Vet: What have you been feeding him?
Me: Egg shells.
My dad had a weird sense of humor. When I was 5, I tried to “dig a hole to China.” The next day when I went back to dig more, there were egg rolls in the hole
I was attacked by two owls simultaneously. They were in cahoots.
I can’t wait for Halloween so that I can walk around with a bloody carving knife without being questioned.
I was voted, “most likely to interfere with a corpse,” in high school.
I’m a bad influence on myself.
alien: take me to your leader
me: take me to YOUR leader
alien: *suddenly nervous* are you going to eat him?
[best read with a French accent]
“I am so very sorry sir, without a reservation, there is simply nothing I can do for you.”
I don’t trust people with less than five french fries under their driver’s seat.
God: you’ll protect your kids by carrying them 3,000 miles to keep them warm
Penguin: got it
God: you get pouches to keep ‘em safe & so they never get lost
Kangaroo: Love it
God: when they get too big just throw them out & hope for the best
Bird: wait, what?
Everyone thinks they’re brave right up until a goose starts chasing them.
Calls for kids: Nobody responds.
Gets on phone: Two kids yelling for me while fighting, the other asking what’s for dinner when it’s 9 am.

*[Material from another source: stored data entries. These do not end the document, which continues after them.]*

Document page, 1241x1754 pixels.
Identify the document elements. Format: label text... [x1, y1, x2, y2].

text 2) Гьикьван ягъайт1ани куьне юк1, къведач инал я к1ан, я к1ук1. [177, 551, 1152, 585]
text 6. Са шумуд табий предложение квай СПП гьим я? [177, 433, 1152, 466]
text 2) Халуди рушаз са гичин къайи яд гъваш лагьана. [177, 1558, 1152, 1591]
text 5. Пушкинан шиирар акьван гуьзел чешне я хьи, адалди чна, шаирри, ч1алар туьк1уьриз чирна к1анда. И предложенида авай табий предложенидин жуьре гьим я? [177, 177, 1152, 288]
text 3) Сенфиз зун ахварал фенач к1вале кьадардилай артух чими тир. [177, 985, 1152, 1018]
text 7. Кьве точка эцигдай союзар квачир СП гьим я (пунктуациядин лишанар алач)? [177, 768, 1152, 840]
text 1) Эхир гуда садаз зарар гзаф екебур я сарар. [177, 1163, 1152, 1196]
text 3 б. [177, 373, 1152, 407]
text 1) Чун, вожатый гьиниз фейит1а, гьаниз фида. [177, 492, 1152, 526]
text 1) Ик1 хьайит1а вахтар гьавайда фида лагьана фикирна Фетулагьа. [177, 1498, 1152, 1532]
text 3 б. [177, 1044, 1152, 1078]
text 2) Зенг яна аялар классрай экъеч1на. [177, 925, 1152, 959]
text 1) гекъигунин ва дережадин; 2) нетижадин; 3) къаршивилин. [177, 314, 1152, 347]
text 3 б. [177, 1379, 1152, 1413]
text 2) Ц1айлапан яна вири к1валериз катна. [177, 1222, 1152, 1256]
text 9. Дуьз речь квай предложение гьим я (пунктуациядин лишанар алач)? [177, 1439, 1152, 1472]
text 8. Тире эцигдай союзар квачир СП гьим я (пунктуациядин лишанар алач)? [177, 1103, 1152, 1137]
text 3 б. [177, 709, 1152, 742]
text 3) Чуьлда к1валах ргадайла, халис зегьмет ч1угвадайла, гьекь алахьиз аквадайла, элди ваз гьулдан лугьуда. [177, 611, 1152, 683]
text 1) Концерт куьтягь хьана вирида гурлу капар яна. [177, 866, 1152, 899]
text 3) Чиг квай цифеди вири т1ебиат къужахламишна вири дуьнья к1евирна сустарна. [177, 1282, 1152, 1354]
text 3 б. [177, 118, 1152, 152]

Hotel room bathrooms really overestimate how much I want to see my own naked body.
[shopping]
May I help you find something?
“Where are the giants?“
What?
“Your sign outside says there’s a giant sale.“
Potato chips ARE vegetables! I exclaim as I tear open the third bag
My Grandfathers dying words to me were, “Are you still holding the ladder?”.
I’m normally not a jealous person, but I wouldn’t mind switching places with the astronauts that were just launched out of Earth’s atmosphere.
Make porridge seem more glamorous by describing it as “Oat Cuisine”.
We covered ‘stop, drop, and roll’ often enough in school that I thought I would’ve caught fire at least once by now.
What idiot named her Miley Cyrus’ grandma and not Nana Montana.
My husband found me lying on the sofa and said the kitchen was a complete mess. I said, “I know. That’s why I’m not in there.”
I’ve wrecked my car yet I still weigh the same. This crash diet is for the birds.
Woman on bus just pulled her mask down to cough.
Smoking kills. Smoking panics. Smoking tries to hide the body.
My eldest is at the age where she’s starting to ask questions. Tonight she started asking about Father Christmas. My wife calmly took her to another room to answer, leaving me with her younger siblings. We couldn’t hear so I still don’t know what’s up. Hope Santa is OK
Never go shopping on an empty stomach, I just went to Macy’s before dinner and ate 7 turtle necks
I’m pretty sure Morgan Freeman was narrating while the universe was being created
cute girl: can i have ur number?
me: [sweating nervously] then what number am i gonna use
Tech support: What seems to be the problem?
Me: The child unit keeps asking me “Why?” over and over and over. I’m going crazy. Please help!
TS: That is a known glitch. The only fix is an update, which won’t be available for at least another year.